__Passage to read__

12c. Grandma Got Run Over by a Reindeer: Keeping with a reindeer theme, I am one of the last people to criticize satire and black humor but after 1 single hearing this song deserves the trash bin. If it weren't for the reindeer this song would be much higher on the list of horribles.

12b. Up on the Housetop: More damned reindeer! Enough already!

12a. It's Beginning to Look a Lot Like Christmas: This song come to us from Meredith Wilson's final Broadway venture and only flop, a stage musical version of Miracle on 34th Street. It actually looks a lot like Christmas as early as Halloween these days and for all the modest charm of the song, stuff it!

12. We Need a Little Christmas: This song comes from the Broadway musical Mame and the film version that starred a nearly embalmed Lucille Ball. It figures in the story as a plea in summer to brush away depression by getting out the Christmas decorations 6 months early. Since the day after Thanksgiving is already too early we have far too much of Christmas so we'll need none of this song.

11. I'm Gettin' Nuttin' for Christmas: a nascent sociopath complains that he's not getting any Christmas presents because he's been a jerk all year. If there were justice in the world he would get juvenile detention and never be elected the 45th President of the United States. Tough shit kid and shut up about it.

10. Do You Hear What I Hear?: How could you not? Bing Crosby gave it his best shot but this song has lousy lyrics and a faux religiosity that is beyond the faux inherent in religiosity. I never want to hear it again.

9. Santa Baby: This is no reflection on Ertha Kitt who, as Eddie Murphy wisely pointed out, was hot and sexy will into old age, but it's been done to death. This song is a vibrator with dead batteries.

8. Rockin' 'Round the Christmas Tree: the day someone makes a truly plausible explanation of what "the good, old fashioned way" is, I will move this song up a couple of notches but it still sucks.

7. Blue Christmas: O. k. I will bring down some real wrath upon my head by saying that I never thought much of Elvis. He was a poor white boy who could sing and made it viable for white kids to like the blues and rock that had been segregated into the black ghettos for decades. Can you say, "cultural appropriation"? This isn't good blues and it's not a good Christmas song.

6. The Little Drummer Boy: after 1 verse, let alone the whole interminable treacly, religiose song I want to take his drum sticks and ram them up his pa-rum-pa-pum-pum so hard he'll walk funny for the rest of his life. This song makes it to 6 simply because there a 5 worse, not because it has anything to recommend it.

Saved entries
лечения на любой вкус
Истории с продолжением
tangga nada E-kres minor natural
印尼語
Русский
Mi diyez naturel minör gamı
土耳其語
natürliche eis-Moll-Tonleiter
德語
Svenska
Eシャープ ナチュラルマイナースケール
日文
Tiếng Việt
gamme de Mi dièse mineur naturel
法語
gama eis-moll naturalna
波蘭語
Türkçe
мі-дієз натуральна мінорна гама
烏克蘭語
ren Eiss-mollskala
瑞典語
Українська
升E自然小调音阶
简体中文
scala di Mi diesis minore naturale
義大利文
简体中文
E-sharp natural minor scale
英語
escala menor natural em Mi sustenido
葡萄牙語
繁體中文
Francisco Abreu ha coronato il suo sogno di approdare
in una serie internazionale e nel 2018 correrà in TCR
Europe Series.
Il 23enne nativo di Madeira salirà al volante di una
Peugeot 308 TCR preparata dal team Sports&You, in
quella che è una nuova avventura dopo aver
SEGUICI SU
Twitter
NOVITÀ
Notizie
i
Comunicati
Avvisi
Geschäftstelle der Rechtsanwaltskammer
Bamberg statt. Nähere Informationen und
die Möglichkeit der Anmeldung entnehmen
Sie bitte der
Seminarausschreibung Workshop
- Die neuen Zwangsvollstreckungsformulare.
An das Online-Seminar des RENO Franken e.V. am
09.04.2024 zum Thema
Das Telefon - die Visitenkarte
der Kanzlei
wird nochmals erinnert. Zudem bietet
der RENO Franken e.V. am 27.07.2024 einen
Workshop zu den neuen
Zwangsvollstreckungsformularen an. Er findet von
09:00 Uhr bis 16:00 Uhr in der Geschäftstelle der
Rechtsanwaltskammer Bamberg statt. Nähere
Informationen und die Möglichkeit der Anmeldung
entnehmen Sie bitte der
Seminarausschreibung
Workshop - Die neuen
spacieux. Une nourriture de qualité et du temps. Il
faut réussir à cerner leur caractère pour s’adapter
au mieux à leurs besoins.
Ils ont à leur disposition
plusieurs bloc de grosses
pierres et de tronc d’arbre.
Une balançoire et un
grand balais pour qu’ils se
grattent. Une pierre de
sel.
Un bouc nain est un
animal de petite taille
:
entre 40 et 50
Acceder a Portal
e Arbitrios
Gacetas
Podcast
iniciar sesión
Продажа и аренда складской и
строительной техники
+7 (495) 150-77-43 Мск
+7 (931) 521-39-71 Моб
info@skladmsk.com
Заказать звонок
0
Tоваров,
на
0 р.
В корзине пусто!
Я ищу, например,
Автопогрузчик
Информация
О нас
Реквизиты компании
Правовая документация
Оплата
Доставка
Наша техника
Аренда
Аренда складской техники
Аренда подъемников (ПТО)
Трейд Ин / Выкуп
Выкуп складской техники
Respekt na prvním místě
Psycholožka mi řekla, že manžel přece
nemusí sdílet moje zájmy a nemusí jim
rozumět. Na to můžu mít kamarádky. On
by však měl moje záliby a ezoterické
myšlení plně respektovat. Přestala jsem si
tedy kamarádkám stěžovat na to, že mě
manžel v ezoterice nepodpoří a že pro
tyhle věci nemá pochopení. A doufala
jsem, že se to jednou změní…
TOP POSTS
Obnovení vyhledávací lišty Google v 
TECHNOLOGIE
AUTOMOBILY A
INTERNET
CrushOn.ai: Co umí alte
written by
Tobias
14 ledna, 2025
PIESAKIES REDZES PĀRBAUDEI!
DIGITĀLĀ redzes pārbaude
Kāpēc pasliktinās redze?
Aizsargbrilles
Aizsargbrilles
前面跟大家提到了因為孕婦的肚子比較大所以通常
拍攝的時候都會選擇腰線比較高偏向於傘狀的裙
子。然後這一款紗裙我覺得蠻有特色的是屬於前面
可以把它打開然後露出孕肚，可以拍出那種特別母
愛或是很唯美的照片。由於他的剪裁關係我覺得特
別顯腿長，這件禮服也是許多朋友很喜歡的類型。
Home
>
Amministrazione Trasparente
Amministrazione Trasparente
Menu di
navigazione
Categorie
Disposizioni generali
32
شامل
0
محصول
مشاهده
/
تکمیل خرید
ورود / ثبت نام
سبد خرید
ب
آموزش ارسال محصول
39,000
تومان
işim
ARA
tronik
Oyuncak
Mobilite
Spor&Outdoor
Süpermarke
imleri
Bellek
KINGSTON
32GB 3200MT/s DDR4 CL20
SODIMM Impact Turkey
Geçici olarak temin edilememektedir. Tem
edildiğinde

__Requirement A__
Rewrite the rows from the first one through the line containing "Workshop - Die neuen", replacing "Rechtsanwaltskammer" with "Notarkammer" and leaving everything else unchanged.
__Requirement B__
Extend the Christmas song list, picking up after its last entry.
The rows have nothing to do with the Christmas song list.

__Exercise output A__
лечения на любой вкус
Истории с продолжением
tangga nada E-kres minor natural
印尼語
Русский
Mi diyez naturel minör gamı
土耳其語
natürliche eis-Moll-Tonleiter
德語
Svenska
Eシャープ ナチュラルマイナースケール
日文
Tiếng Việt
gamme de Mi dièse mineur naturel
法語
gama eis-moll naturalna
波蘭語
Türkçe
мі-дієз натуральна мінорна гама
烏克蘭語
ren Eiss-mollskala
瑞典語
Українська
升E自然小调音阶
简体中文
scala di Mi diesis minore naturale
義大利文
简体中文
E-sharp natural minor scale
英語
escala menor natural em Mi sustenido
葡萄牙語
繁體中文
Francisco Abreu ha coronato il suo sogno di approdare
in una serie internazionale e nel 2018 correrà in TCR
Europe Series.
Il 23enne nativo di Madeira salirà al volante di una
Peugeot 308 TCR preparata dal team Sports&You, in
quella che è una nuova avventura dopo aver
SEGUICI SU
Twitter
NOVITÀ
Notizie
i
Comunicati
Avvisi
Geschäftstelle der Notarkammer
Bamberg statt. Nähere Informationen und
die Möglichkeit der Anmeldung entnehmen
Sie bitte der
Seminarausschreibung Workshop
- Die neuen Zwangsvollstreckungsformulare.
An das Online-Seminar des RENO Franken e.V. am
09.04.2024 zum Thema
Das Telefon - die Visitenkarte
der Kanzlei
wird nochmals erinnert. Zudem bietet
der RENO Franken e.V. am 27.07.2024 einen
Workshop zu den neuen
Zwangsvollstreckungsformularen an. Er findet von
09:00 Uhr bis 16:00 Uhr in der Geschäftstelle der
Notarkammer Bamberg statt. Nähere
Informationen und die Möglichkeit der Anmeldung
entnehmen Sie bitte der
Seminarausschreibung
Workshop - Die neuen

__Exercise output B__
5. Holly, Jolly Christmas: when I was a very little boy one of my favorite records was of Burl Ives singing about that "Little Green Frog, sittin' in the water". I liked Burl Ives. It wasn't until much later that I learned that to save his own career he'd thrown Woody Guthrie, Pete Seeger, Ronnie Gilbert and Lee Hays under the HUAC bus. That tarnished Ives for me forever. However, apart from that this is just an awful song.

4. The Hawaiian Christmas Song: this song deserves to be stuffed and stuffed hard up your Mele Kalikimaka and never removed.

3. Silver Bells: It was Christmas, 1975. I had 1 single day in which to do all of my shopping, food, presents, everything. In addition I had to drive, in a sleet storm, from Waterbury, Connecticut to New Haven (good toy store) to Windsor Locks (meaning from the extreme south of the state to the extreme north) for work on what was supposed to be my day off and back to Waterbury again. The moment I entered any store, building, bathroom or phone booth this song began playing. It became the theme for a hectic and fraught Christmas and a trigger for a very mild case of PTSD from that day. I absolutely HATE this song.

2. The Chipmunks Christmas Song: this song makes me want to torture small woodland creatures because it is utter torture to hear and I generally like small woodland creatures. Call the taxidermist because I want Alvin's little head mounted on my wall encircled by a tiny hula-hoop. 

1. The Most Wonderful Time of the Year: it isn't. There is little more to say. This song with its relentless, pell-mell rush and thumping, strained positivity just calls for strangulation of anyone who sings or plays a recording of it. That it can beat out the Chipmunks for worst Christmas song of all time is a superlative that beggars the imagination.  Or as that great philosopher to whom Berkeley Breathed introduced me long ago, Bill the Cat would say, "Gack!"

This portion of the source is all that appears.